The (relative) insignificance of ideology. Taken in its strongest terms, Collins’ theory seems to suggest that ideology is generally unimportant. Whether a symbol acquires socially motivating value depends much less on its “generalized” meaning than on its place within chains of interaction rituals; we are not generally the dupes of rhetorical framings and persuasive strategies except in the context of successful ritual situations. (Collins notes, for example, that most advertisement seems to be unsuccessful at actually persuading people to buy products, and is mostly intended to preserve attention space against competitors). From this perspective, the decline of labor movements worldwide, for example, may owe less to any ideological changes (“persuasion” and “manipulation” taken in a very broad sense) than to (intentional or unintentional) changes in the conditions for the ritual production of solidarity. Chris Bertram recently mused on the occasion of Margaret Thatcher’s death that UK society used to be socially more class-differentiated (there were strong institutions where class solidarities and roles were produced) but is now less so (since these institutions have vanished), despite very low levels of economic mobility and higher levels of economic inequality; many people now “feel” that there is more equality. From the interaction ritual perspective, these changes are not the result of the working class becoming simply convinced of lies due to clever persuasive strategies by elites, but of the less central place of rituals and symbols reinforcing class solidarity in their lives. This is in turn due to any number of causes: laws that made labor unions more difficult to organize, structural changes in employment patterns, the decay of rituals of deference, the emergence of rituals focused on celebrities that cut across social class, etc.

Collins is one of the most important social scientists in the world today, though in many circles he remains underdiscussed.  You will find previous MR coverage of him here.  The pointer is from @HenryFarrell.

Are robots and aging demographics self-cancelling problems?

Dean Baker says yes:

This is one where a baseball bat might be necessary.
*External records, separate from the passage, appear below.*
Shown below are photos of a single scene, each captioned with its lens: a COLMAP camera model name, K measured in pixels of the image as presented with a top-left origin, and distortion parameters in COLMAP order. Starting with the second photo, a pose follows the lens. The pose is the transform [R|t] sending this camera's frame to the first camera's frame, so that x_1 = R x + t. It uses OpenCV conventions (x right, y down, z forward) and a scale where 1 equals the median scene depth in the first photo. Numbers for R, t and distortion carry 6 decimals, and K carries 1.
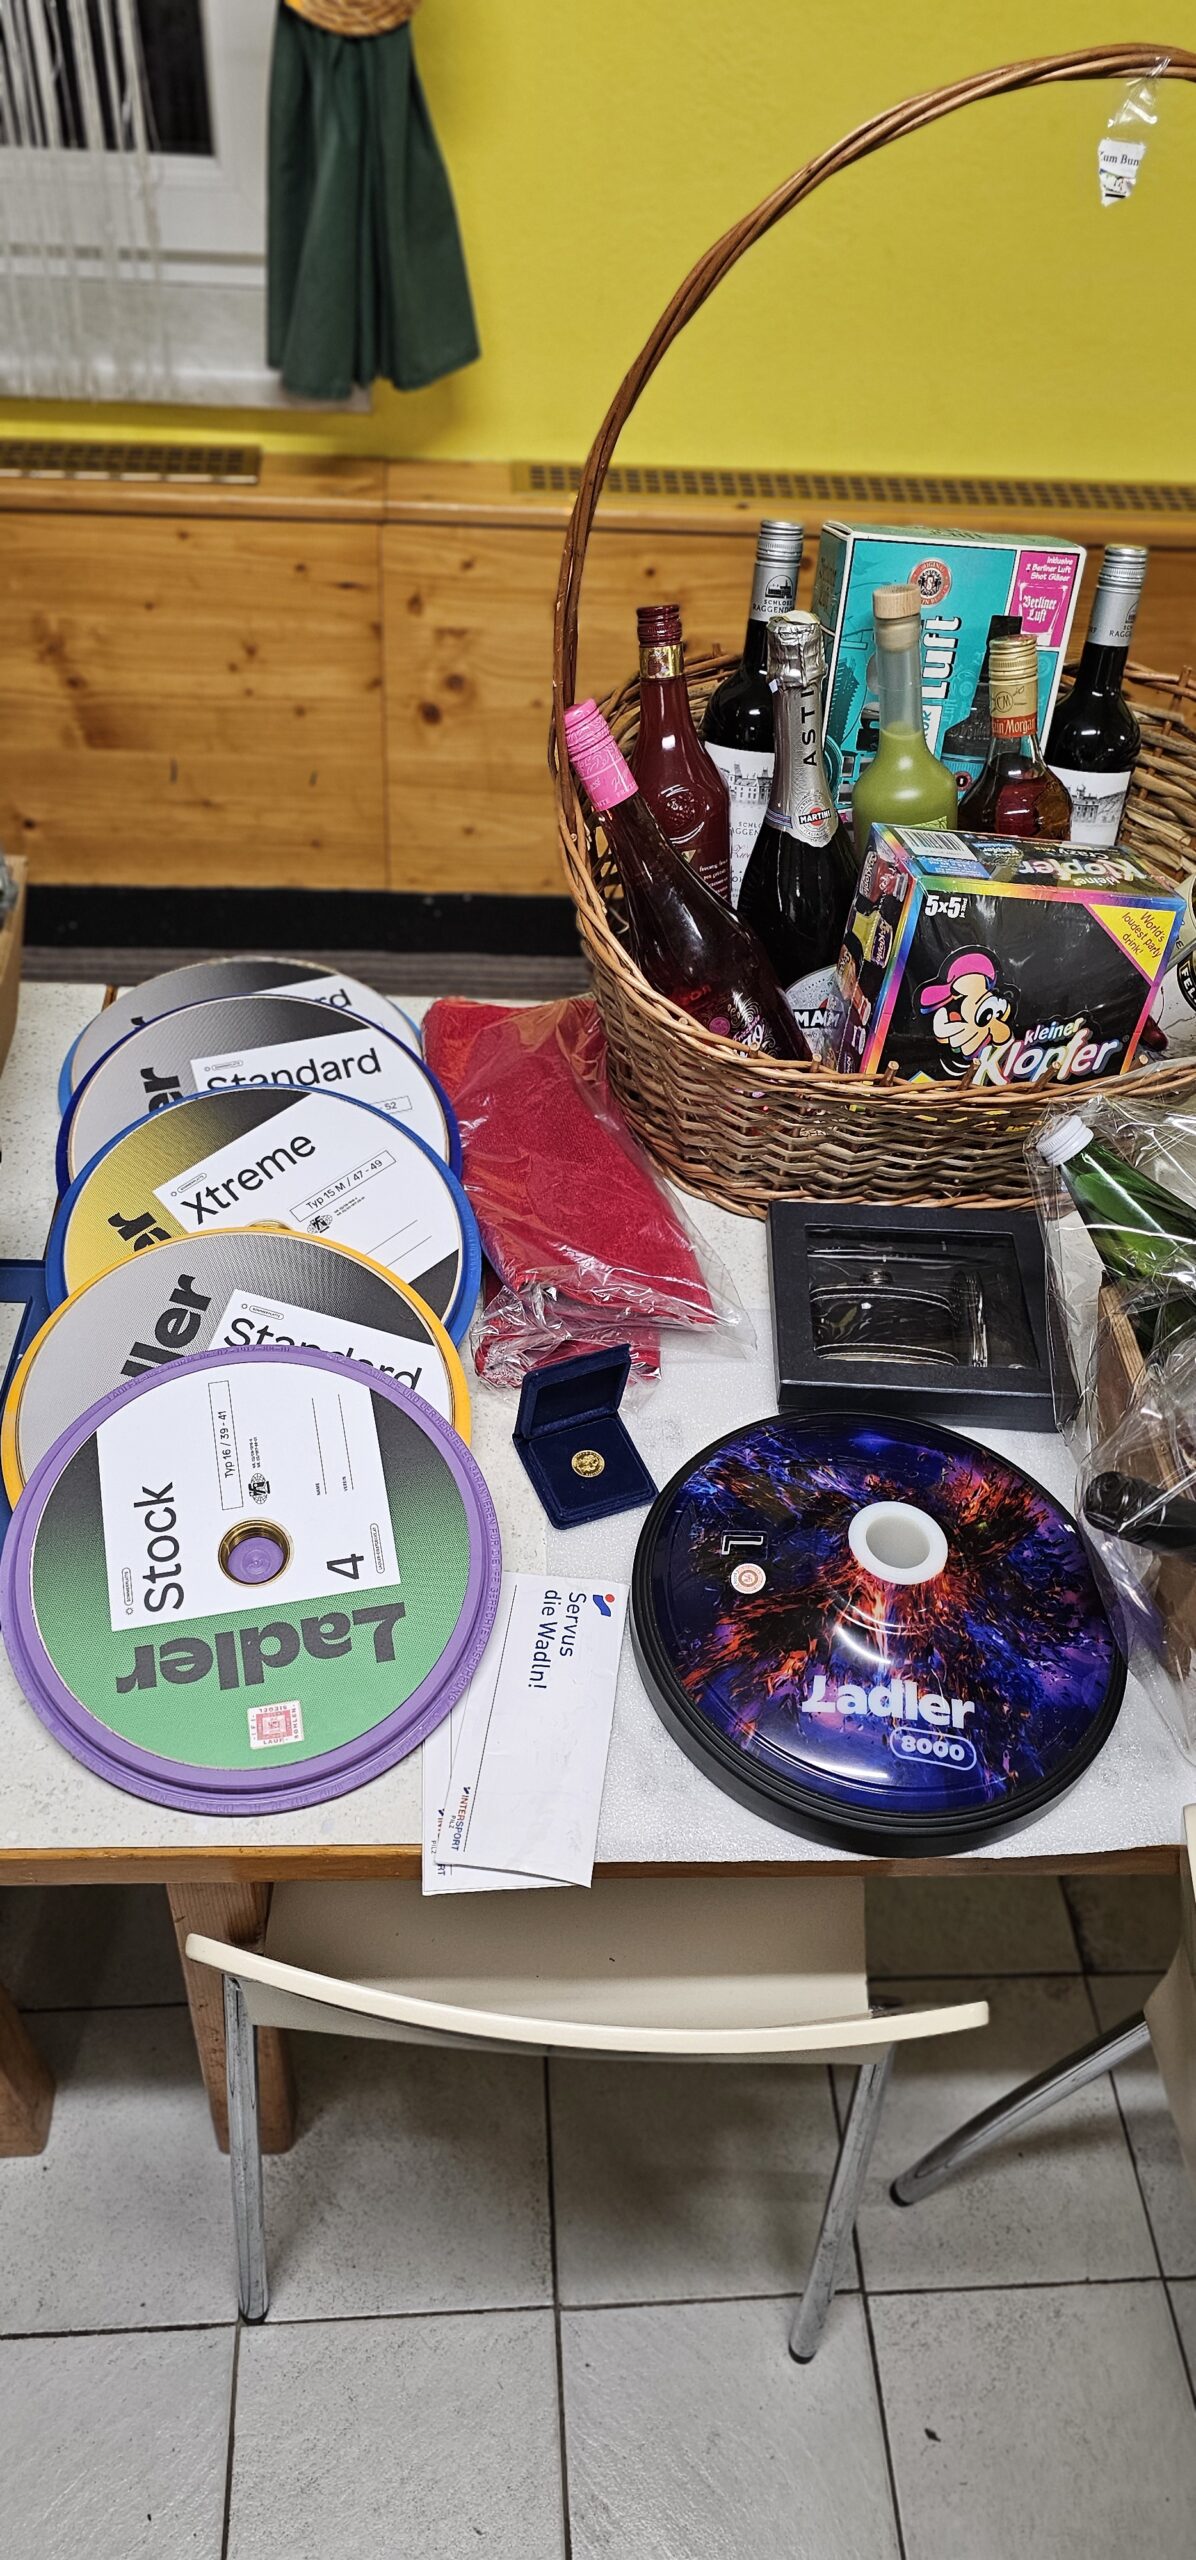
lens RADIAL K [[1720.4, 0, 615.7], [0, 1720.4, 1285.8], [0, 0, 1]] dist [0.045512, -0.056785]
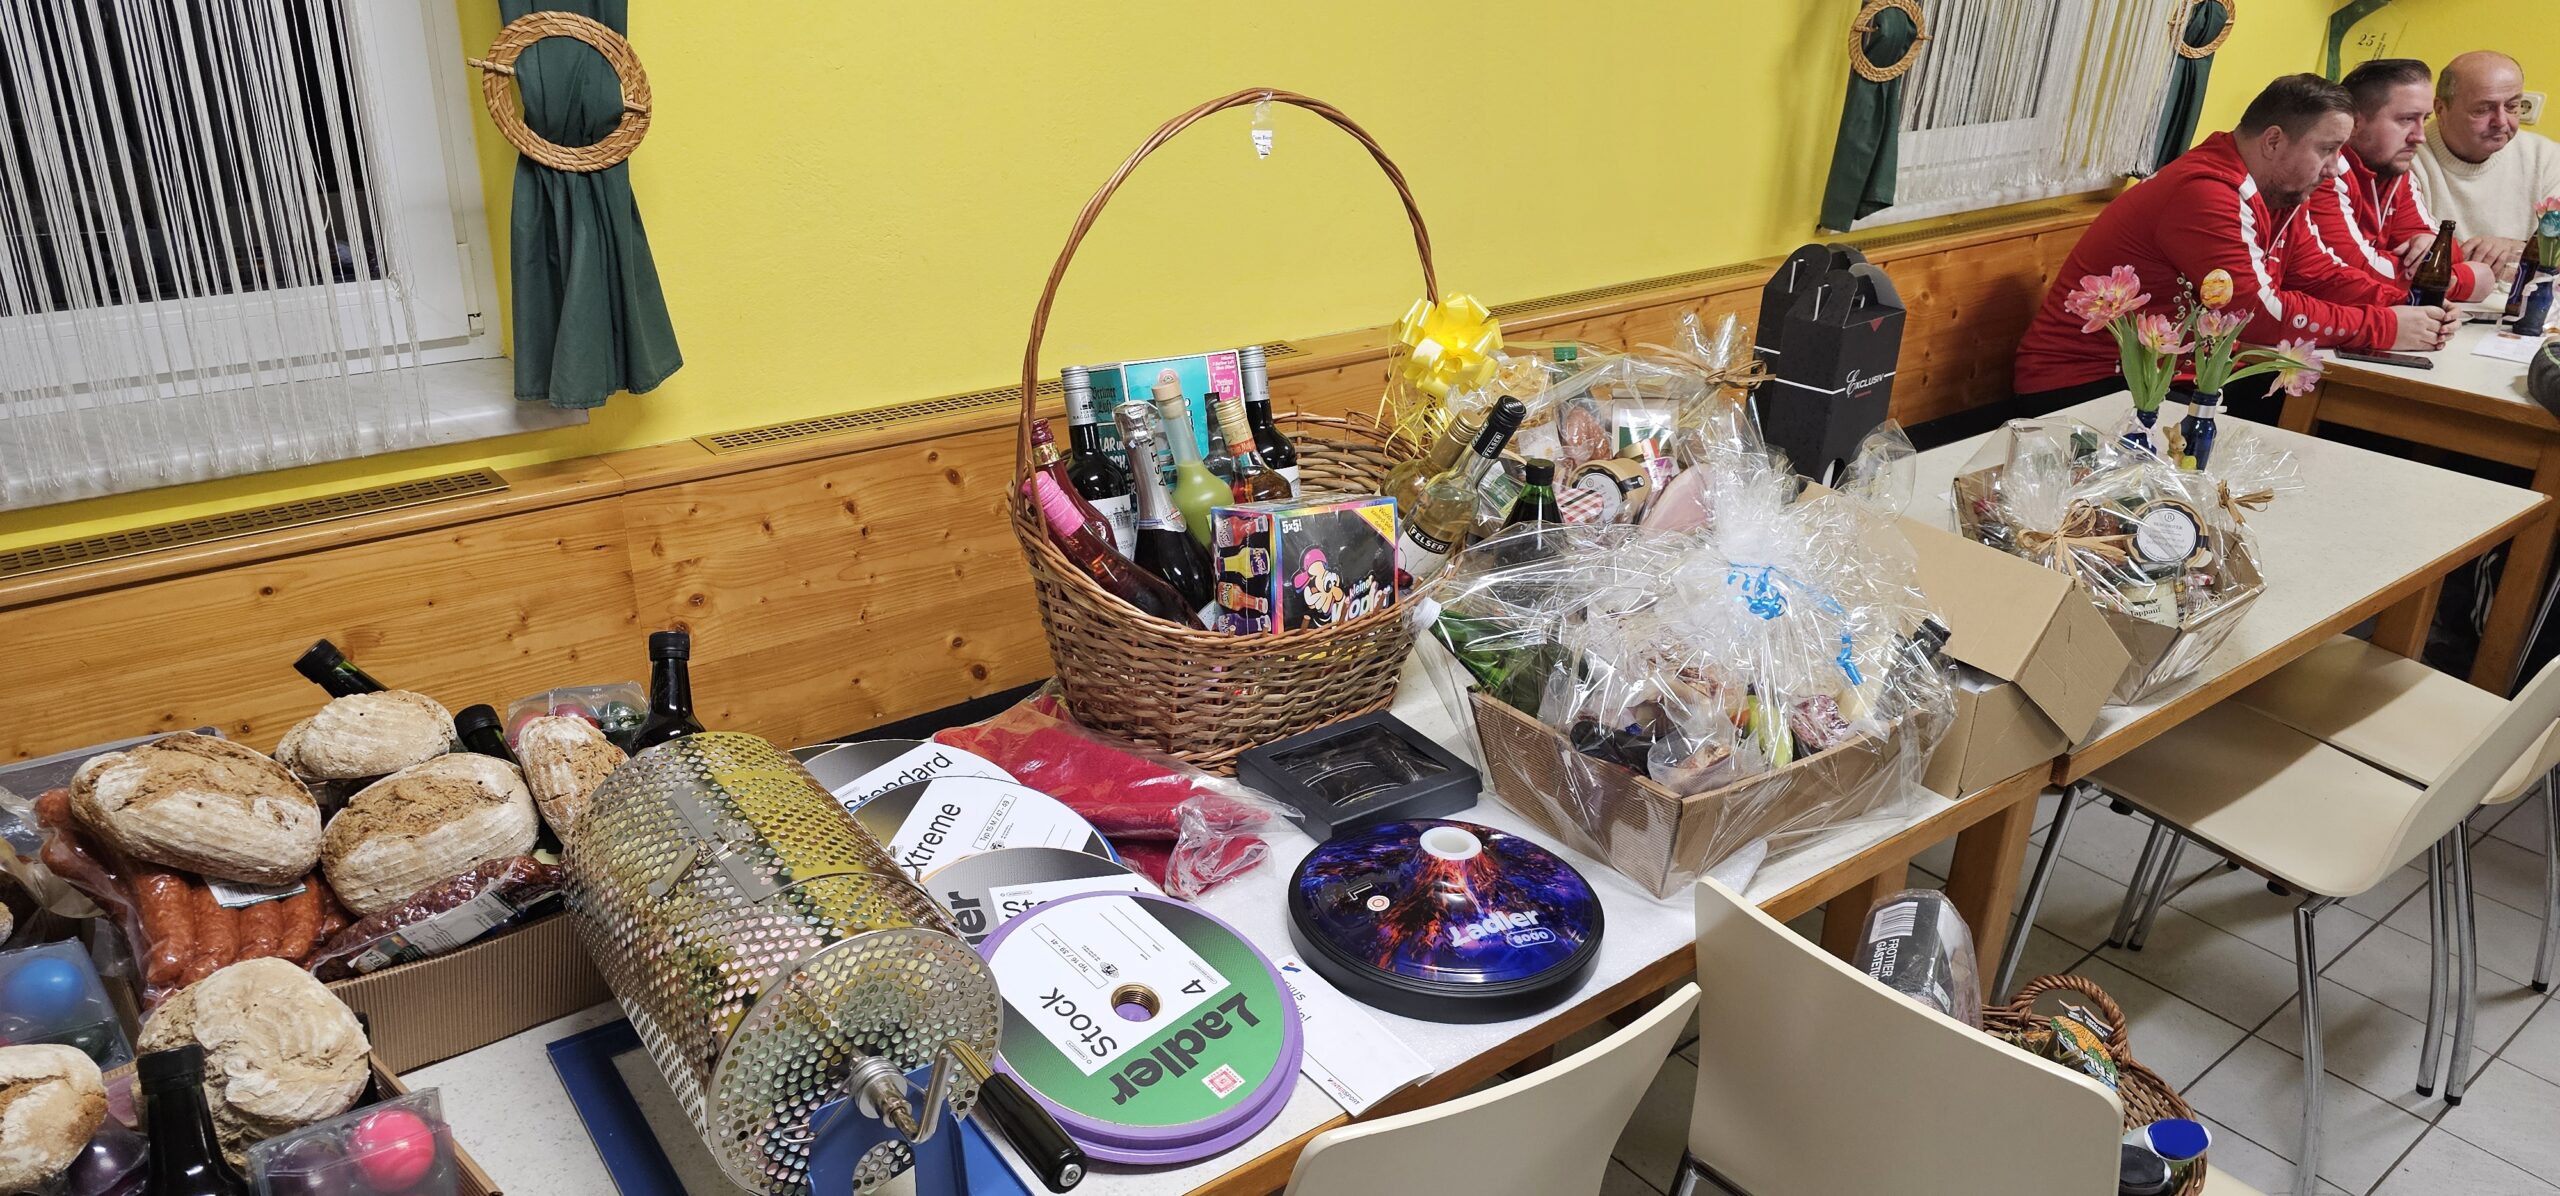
lens RADIAL K [[1720.4, 0, 1292.4], [0, 1720.4, 600.4], [0, 0, 1]] dist [0.045512, -0.056785]
pose [[0.804889, -0.252982, 0.536800, -0.647643], [0.436632, 0.865066, -0.247008, 0.227871], [-0.401879, 0.433198, 0.806742, -0.275778]]
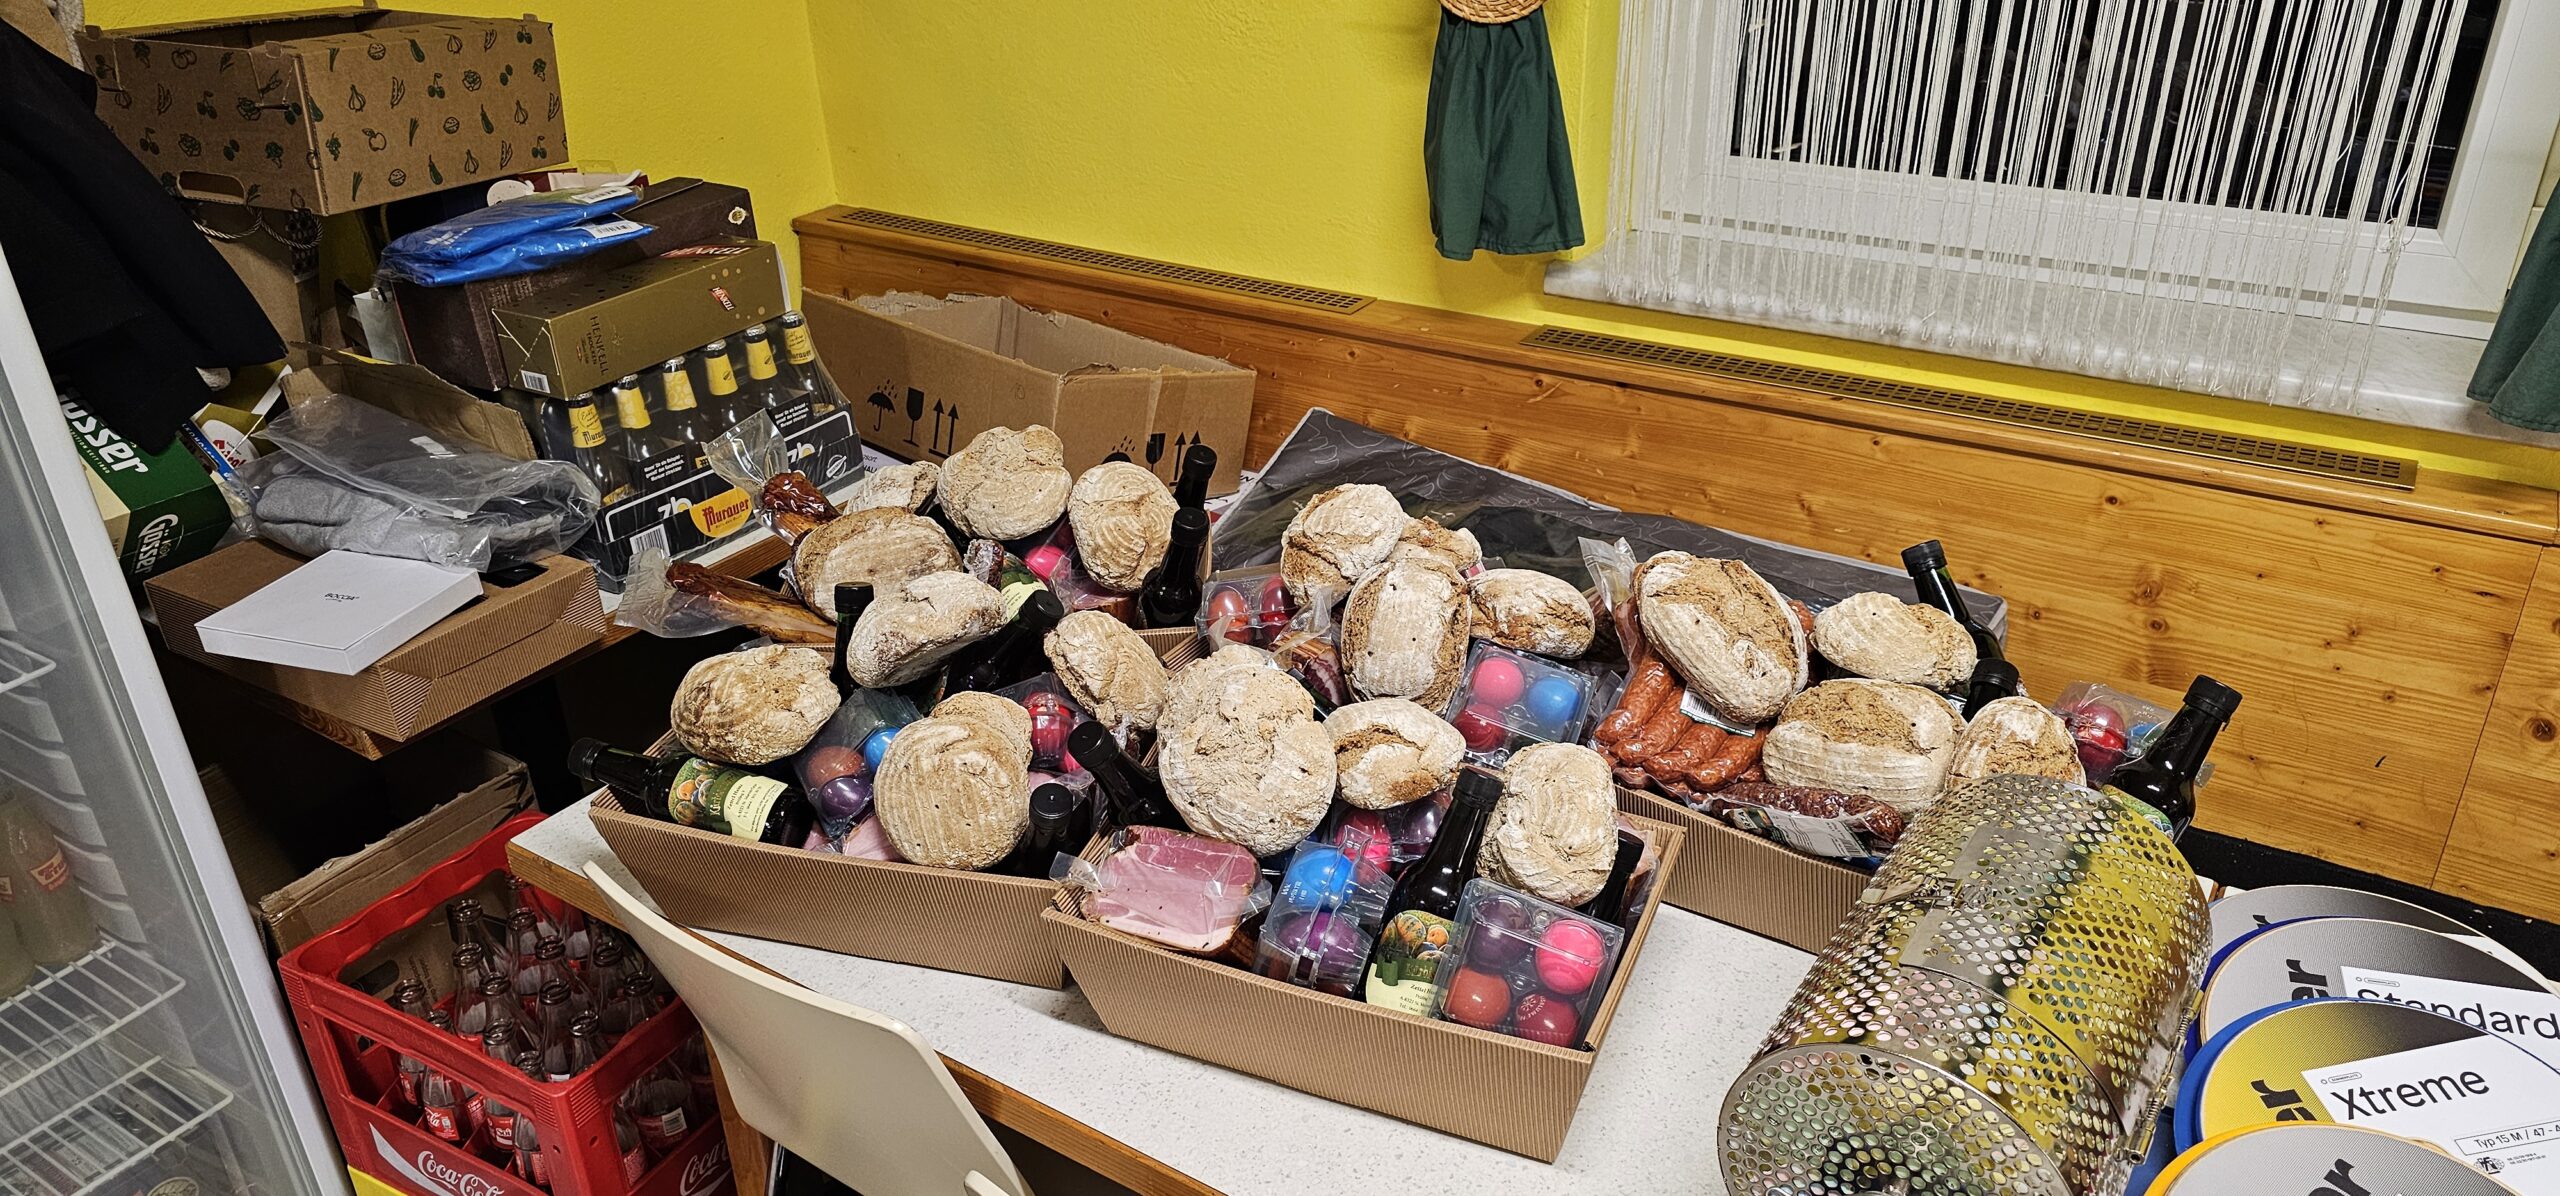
lens RADIAL K [[1720.4, 0, 1292.4], [0, 1720.4, 600.4], [0, 0, 1]] dist [0.045512, -0.056785]
pose [[0.804645, 0.197945, -0.559790, -0.221949], [-0.384353, 0.892256, -0.236964, 0.161146], [0.452570, 0.405829, 0.794030, -0.178795]]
If you are concerned that a falling ratio of workers to retirees is going to make us poor then you are not concerned that excessive productivity growth will leave tens of millions without jobs. Let’s try that again. If you are concerned that a falling ratio of workers to retirees is going to make us poor then you are not concerned that excessive productivity growth will leave tens of millions without jobs.

It is possible for too much productivity growth to be a problem, if the gains are not broadly shared. It is also possible for too little productivity growth to be a problem as a growing population of retirees imposes increasing demands on the economy. But, it is not possible for both to simultaneously be problems.

That is missing the point, as there is too much talk of “productivity growth” per se and not enough of either distribution or political economy.  If robots concentrate wealth in the hands of IP owners, wages for many workers might fall or remain stagnant.  That is a problem.

Similarly, if robots concentrate wealth in the hands of IP owners, it may be hard to drum up the tax revenue to support a higher dependency ratio.  The wealthy may produce a blocking political coalition or capital simply may be harder to tax for mobility, accountancy, and Laffer curve-like reasons.  There is then a problem with the dependency ratio.

We then have both problems, no contradiction.

Note that we can get out of at least one half of this mess if the robots are especially good at taking care of old people.  That seems unlikely to me, at least in earlier stages of robot development, but of course it is not impossible.  In reality, many old people would fare somewhat better if our economy were somewhat more like that of Mexico, namely with cheaper land and cheaper servants.  You could imagine robots lowering wages by say ten percent, yet still labor wouldn’t be cheap enough for most old people to afford much more in the way of servants.